[[ Information provided open ]]

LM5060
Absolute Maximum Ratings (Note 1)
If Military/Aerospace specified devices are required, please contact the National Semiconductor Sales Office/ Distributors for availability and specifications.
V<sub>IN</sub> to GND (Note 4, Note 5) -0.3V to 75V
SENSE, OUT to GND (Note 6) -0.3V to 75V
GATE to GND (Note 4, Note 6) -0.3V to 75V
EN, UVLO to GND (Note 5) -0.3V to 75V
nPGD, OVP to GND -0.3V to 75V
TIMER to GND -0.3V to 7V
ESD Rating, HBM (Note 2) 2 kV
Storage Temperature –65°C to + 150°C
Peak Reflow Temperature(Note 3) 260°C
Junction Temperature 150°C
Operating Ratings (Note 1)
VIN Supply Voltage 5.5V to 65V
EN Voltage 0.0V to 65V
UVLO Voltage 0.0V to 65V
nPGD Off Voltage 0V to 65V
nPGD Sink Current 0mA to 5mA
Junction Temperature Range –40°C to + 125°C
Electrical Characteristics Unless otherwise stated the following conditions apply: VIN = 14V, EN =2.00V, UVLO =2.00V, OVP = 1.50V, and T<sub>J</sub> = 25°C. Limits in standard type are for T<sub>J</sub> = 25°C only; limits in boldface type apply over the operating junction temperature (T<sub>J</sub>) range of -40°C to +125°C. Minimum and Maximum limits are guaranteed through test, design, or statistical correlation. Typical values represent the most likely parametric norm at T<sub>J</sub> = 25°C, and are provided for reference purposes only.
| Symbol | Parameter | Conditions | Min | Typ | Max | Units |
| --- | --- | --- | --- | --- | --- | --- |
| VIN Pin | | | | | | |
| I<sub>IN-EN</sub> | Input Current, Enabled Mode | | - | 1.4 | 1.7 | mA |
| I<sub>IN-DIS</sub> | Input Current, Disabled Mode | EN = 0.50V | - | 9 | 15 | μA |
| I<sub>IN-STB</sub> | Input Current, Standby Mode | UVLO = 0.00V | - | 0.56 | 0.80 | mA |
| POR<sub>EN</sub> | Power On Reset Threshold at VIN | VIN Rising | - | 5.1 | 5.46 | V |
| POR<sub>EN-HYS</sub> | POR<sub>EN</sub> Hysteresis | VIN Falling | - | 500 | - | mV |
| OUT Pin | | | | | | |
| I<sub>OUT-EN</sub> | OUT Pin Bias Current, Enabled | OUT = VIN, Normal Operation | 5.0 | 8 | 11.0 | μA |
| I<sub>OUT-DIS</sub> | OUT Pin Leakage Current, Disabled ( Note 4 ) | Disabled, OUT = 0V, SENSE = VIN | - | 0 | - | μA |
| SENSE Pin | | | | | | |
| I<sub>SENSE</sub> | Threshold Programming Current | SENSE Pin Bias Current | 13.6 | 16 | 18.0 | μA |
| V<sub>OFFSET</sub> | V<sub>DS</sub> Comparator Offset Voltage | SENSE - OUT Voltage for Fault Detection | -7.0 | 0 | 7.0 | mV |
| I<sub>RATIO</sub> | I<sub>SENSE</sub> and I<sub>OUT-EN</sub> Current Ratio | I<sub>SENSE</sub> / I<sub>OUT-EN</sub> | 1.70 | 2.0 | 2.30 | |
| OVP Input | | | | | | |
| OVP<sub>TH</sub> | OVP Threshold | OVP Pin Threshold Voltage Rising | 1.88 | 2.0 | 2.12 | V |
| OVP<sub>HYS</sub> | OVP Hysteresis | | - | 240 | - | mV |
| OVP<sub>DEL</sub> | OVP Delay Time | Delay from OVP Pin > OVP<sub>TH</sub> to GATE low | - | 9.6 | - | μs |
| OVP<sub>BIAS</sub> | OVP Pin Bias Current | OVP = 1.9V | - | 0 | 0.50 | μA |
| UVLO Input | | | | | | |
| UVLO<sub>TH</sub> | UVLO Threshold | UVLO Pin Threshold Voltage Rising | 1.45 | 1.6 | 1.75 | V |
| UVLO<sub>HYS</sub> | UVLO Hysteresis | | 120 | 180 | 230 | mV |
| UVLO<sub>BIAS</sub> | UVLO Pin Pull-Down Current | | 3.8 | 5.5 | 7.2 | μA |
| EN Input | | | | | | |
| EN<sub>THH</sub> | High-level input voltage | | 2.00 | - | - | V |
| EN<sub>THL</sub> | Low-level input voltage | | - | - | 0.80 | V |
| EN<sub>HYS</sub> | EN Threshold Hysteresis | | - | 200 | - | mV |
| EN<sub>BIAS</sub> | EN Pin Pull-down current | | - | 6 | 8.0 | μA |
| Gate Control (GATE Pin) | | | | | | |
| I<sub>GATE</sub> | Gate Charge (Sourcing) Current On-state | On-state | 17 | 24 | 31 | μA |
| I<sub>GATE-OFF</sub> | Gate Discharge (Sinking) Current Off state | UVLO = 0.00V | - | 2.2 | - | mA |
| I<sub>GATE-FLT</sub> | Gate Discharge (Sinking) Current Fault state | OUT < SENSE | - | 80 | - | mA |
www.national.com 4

[[ Information provided closed ]]

Exercise brief: The total is all that is wanted here: please count the lines of the material that contain the word "Discharge".

Solution to the problem: 2